'''
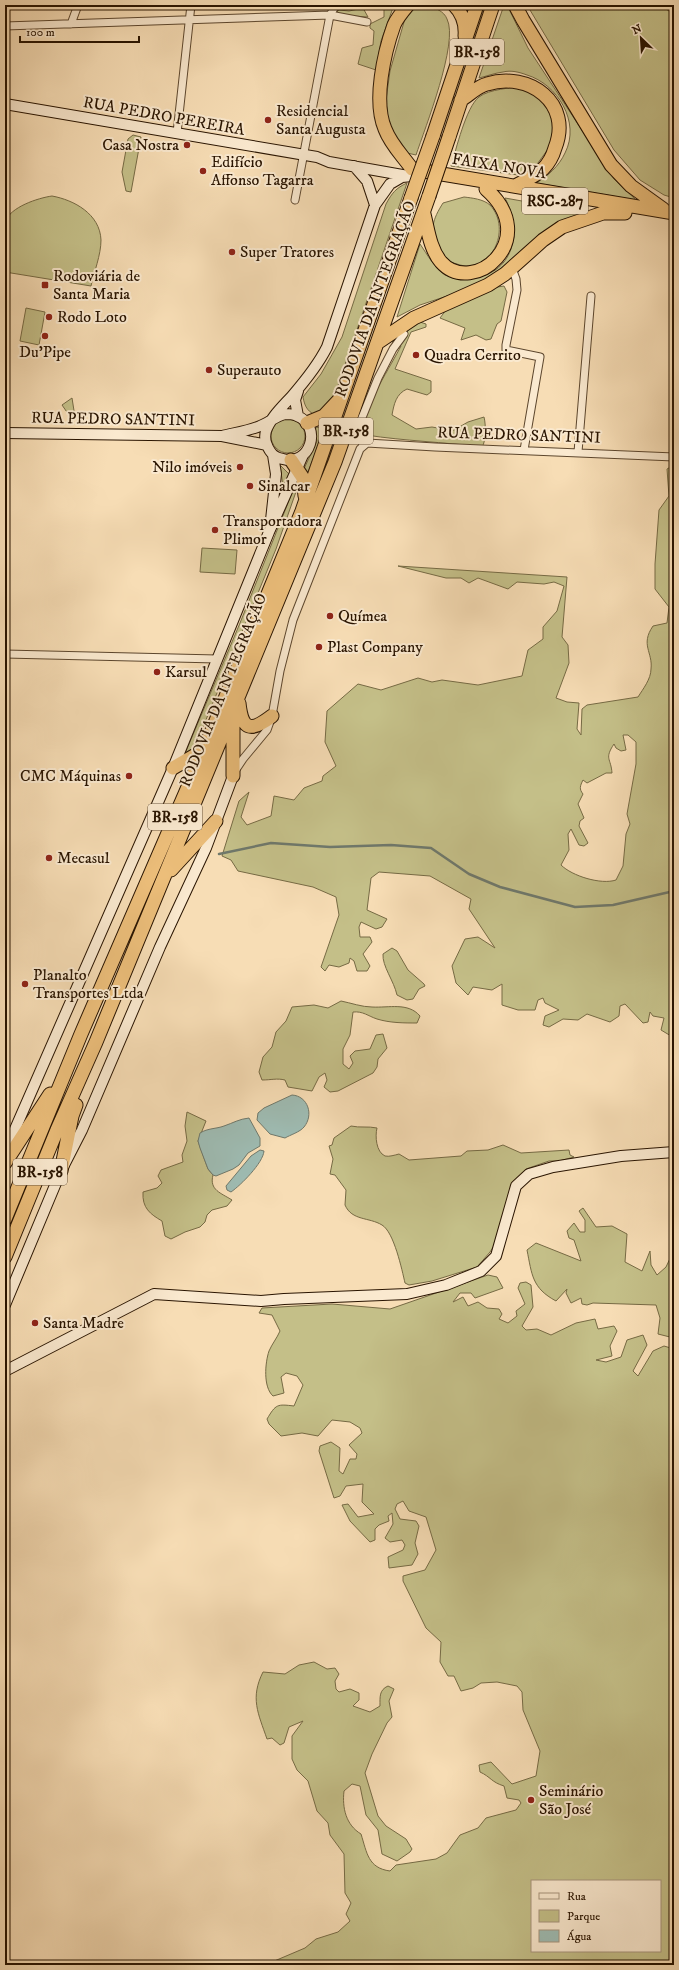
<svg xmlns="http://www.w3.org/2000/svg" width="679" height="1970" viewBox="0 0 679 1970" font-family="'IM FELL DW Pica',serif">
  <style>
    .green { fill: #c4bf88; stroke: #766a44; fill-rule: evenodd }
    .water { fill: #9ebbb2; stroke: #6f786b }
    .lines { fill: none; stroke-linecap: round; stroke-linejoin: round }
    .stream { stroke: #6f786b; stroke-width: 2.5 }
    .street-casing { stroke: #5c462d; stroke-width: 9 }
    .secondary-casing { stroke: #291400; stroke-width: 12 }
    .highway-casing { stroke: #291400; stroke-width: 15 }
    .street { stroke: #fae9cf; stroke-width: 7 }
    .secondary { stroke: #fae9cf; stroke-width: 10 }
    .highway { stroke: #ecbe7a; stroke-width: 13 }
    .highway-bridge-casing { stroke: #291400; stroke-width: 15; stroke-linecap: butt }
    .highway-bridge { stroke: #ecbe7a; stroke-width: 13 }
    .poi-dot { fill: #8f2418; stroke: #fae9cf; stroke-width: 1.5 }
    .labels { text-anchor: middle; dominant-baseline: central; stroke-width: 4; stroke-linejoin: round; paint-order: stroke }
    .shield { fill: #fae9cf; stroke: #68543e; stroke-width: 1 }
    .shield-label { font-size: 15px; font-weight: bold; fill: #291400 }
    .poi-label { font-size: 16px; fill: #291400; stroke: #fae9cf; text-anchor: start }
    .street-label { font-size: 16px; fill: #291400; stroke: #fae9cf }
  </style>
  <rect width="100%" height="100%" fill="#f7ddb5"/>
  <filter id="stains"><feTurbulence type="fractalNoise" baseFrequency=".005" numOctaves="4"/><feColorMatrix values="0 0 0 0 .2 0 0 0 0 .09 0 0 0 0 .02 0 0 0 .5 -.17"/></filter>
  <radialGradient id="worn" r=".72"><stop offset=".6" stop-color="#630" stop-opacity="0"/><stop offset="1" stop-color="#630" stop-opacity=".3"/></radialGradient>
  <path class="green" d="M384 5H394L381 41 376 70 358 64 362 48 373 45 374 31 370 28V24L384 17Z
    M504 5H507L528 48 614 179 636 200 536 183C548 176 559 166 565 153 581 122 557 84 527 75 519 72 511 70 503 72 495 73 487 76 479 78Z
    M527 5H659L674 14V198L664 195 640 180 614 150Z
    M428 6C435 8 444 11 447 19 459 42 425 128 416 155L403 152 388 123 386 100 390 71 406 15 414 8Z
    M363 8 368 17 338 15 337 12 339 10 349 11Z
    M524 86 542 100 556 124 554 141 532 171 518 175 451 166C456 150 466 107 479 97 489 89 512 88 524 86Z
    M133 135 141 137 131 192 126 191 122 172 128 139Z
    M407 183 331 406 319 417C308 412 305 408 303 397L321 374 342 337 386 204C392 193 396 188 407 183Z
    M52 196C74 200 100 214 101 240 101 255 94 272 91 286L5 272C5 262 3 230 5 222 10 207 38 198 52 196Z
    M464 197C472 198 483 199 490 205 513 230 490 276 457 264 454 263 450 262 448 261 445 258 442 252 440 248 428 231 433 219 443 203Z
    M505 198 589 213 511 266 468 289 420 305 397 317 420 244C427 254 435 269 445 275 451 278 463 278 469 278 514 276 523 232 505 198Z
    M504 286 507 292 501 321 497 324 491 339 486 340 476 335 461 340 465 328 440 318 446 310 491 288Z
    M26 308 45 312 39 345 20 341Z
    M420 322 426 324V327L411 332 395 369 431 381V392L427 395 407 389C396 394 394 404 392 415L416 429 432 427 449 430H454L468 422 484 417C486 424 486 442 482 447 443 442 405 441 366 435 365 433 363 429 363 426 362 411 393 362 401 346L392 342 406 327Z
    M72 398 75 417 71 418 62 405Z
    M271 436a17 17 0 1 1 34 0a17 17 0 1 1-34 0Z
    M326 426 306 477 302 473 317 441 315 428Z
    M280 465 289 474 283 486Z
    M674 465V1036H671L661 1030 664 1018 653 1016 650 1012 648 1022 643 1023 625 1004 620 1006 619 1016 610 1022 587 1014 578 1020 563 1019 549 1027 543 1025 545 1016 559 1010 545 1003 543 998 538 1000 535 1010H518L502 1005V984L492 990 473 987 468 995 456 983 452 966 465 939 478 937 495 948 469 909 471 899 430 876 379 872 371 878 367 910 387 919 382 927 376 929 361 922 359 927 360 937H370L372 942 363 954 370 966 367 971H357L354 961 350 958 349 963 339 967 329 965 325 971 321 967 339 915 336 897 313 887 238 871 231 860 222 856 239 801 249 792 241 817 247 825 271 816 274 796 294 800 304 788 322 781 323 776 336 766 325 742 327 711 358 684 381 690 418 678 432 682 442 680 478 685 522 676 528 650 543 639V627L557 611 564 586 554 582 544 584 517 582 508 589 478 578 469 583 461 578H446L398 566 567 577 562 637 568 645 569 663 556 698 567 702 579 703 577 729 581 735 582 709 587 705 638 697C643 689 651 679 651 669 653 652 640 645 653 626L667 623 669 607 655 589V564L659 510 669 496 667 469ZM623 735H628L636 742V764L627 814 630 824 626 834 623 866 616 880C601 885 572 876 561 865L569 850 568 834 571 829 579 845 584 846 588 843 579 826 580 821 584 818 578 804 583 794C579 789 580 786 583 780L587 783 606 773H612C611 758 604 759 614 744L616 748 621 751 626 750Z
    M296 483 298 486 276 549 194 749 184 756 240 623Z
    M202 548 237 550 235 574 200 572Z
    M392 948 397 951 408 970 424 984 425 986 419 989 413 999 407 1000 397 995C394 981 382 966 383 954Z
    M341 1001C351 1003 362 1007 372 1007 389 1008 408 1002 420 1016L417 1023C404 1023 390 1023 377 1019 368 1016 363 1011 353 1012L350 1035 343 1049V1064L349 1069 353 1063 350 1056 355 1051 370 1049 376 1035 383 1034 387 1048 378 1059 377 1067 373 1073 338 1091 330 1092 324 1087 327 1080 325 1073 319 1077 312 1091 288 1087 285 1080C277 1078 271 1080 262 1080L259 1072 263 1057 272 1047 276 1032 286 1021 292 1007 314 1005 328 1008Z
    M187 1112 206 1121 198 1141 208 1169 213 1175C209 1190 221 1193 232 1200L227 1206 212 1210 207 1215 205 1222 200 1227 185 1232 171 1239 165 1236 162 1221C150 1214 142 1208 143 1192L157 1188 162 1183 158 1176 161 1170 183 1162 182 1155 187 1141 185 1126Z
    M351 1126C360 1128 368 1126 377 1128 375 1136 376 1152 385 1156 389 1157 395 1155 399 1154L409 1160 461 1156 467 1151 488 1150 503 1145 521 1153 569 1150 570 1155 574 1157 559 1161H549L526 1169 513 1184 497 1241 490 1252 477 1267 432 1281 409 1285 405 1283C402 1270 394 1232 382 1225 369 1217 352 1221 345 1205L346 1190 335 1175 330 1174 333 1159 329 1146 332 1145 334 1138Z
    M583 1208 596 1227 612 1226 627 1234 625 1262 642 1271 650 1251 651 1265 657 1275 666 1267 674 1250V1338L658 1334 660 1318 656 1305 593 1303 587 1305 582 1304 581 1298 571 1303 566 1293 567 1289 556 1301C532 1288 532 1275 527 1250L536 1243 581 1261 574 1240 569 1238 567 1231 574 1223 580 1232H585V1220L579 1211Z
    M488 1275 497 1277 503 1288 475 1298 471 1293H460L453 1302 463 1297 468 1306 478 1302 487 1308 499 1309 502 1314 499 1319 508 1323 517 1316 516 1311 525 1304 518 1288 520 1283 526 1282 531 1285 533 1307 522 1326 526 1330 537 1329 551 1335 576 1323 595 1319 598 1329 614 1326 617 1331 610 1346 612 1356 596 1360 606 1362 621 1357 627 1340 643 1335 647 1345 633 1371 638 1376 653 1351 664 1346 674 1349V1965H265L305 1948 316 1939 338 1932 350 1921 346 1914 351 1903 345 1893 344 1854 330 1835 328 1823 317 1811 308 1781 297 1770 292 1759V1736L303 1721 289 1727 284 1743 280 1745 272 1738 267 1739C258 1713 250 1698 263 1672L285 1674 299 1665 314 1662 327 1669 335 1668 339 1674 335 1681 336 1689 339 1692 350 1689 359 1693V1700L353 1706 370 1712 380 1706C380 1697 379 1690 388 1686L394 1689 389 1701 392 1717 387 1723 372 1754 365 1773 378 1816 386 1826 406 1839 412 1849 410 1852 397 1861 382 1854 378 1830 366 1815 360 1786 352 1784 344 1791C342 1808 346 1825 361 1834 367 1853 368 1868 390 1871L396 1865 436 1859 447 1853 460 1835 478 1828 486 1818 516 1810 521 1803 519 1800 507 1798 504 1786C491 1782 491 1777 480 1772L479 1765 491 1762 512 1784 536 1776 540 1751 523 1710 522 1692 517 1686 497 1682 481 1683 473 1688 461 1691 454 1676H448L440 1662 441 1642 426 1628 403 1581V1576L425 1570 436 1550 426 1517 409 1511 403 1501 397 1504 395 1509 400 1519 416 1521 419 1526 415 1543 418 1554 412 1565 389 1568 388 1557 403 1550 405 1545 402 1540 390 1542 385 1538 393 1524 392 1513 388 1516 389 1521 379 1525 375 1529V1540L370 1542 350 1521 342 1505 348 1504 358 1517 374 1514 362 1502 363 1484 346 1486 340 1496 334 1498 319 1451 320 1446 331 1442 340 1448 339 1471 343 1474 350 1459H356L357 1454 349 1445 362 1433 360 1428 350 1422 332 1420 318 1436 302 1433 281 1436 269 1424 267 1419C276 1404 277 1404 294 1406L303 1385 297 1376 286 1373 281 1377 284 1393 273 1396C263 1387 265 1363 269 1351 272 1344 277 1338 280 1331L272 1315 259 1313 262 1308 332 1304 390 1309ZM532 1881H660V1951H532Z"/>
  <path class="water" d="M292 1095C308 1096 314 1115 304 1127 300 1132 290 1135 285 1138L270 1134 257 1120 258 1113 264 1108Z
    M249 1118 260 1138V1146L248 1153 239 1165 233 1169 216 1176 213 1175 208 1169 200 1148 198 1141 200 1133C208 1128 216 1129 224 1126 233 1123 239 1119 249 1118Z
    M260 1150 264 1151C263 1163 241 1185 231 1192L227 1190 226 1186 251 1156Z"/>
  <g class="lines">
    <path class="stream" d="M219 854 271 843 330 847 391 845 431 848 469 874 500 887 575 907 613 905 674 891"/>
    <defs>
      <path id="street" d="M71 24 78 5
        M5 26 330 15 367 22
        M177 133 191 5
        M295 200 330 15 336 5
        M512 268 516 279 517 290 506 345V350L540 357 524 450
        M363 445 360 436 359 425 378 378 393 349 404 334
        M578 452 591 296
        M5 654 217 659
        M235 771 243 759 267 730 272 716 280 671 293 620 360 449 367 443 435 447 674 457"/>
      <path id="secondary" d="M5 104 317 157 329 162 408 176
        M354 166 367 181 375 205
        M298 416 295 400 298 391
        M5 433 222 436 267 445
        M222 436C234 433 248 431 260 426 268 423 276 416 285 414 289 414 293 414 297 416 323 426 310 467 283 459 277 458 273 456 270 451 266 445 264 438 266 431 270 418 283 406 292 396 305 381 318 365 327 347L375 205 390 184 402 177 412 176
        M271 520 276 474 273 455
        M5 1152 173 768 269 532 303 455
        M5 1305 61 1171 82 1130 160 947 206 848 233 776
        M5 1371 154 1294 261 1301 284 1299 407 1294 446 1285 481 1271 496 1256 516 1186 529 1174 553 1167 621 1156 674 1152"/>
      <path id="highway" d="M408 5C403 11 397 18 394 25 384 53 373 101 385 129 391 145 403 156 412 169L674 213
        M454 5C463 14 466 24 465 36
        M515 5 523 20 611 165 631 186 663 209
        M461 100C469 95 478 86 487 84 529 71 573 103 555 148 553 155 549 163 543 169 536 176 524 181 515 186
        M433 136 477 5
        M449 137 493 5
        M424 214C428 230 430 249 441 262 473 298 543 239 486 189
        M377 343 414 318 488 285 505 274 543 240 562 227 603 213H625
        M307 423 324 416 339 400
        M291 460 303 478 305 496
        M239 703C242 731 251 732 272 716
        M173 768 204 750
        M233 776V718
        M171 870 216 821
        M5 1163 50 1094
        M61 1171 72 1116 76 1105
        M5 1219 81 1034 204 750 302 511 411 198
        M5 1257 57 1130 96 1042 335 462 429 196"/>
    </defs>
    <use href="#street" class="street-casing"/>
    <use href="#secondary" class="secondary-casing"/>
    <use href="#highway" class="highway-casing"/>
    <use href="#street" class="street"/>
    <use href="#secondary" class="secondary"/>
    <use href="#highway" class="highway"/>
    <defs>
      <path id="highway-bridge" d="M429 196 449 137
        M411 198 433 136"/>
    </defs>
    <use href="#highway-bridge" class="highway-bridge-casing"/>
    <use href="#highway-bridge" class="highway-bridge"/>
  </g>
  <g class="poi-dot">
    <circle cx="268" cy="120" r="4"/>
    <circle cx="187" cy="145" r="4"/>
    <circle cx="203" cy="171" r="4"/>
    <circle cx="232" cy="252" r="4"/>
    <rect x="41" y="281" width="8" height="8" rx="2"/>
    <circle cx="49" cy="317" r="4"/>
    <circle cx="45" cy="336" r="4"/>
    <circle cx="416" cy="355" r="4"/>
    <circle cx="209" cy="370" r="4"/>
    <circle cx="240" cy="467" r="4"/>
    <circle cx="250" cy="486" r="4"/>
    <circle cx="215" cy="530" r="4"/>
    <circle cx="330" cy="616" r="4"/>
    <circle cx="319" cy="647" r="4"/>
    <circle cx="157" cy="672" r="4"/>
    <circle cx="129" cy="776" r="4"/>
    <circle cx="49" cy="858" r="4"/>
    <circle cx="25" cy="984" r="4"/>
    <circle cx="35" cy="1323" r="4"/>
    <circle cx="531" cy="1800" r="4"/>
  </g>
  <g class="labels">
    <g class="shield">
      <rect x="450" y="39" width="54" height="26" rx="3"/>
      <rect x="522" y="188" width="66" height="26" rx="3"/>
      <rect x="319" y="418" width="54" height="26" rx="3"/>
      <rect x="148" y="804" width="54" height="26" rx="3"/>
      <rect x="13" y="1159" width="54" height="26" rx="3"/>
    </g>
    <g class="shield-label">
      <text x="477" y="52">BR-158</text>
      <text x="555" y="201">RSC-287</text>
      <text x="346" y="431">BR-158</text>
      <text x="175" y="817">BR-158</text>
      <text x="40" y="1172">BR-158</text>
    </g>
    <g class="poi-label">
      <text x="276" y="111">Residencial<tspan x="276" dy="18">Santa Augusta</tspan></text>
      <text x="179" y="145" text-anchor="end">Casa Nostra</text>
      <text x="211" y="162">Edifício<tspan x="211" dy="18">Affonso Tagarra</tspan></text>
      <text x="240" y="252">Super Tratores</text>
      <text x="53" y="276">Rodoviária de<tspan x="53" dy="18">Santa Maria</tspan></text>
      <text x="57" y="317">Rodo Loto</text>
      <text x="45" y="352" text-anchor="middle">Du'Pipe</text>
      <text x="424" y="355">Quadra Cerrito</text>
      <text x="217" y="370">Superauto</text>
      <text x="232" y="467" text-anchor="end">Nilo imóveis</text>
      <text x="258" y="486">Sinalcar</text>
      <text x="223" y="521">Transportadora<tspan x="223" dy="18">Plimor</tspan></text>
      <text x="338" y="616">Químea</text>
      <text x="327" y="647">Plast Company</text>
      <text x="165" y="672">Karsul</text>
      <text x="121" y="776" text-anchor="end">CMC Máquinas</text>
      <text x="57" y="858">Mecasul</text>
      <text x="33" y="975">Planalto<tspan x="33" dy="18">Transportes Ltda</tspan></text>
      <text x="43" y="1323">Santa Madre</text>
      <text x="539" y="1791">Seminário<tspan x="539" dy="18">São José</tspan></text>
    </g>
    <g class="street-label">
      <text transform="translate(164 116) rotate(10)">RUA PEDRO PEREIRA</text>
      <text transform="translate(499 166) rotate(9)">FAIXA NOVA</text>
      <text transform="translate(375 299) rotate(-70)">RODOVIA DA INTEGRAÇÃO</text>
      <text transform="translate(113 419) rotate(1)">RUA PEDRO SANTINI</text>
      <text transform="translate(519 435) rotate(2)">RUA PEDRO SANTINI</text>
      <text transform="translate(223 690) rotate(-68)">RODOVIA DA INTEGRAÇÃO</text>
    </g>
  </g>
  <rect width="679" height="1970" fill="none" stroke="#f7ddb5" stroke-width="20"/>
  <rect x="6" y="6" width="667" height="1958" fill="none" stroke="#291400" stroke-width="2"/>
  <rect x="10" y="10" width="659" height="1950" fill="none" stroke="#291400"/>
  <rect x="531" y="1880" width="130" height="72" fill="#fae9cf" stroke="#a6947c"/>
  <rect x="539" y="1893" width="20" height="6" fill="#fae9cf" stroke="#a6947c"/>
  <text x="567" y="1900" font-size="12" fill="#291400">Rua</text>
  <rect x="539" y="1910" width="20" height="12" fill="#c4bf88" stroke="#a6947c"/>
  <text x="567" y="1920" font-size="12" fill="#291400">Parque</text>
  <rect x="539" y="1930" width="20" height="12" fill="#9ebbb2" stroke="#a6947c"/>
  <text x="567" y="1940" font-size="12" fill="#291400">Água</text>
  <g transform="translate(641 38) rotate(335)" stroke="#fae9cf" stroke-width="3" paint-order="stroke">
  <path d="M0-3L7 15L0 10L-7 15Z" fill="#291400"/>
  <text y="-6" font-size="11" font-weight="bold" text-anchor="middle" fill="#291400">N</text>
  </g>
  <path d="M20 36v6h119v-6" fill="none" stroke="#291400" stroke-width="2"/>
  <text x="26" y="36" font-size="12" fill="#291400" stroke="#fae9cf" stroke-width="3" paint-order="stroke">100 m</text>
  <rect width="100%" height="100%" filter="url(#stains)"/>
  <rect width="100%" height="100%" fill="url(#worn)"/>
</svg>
'''
» What is expected
Whenever a line includes the word "lines", pull it out of the entries.

» Answer section
    .lines { fill: none; stroke-linecap: round; stroke-linejoin: round }
  <g class="lines">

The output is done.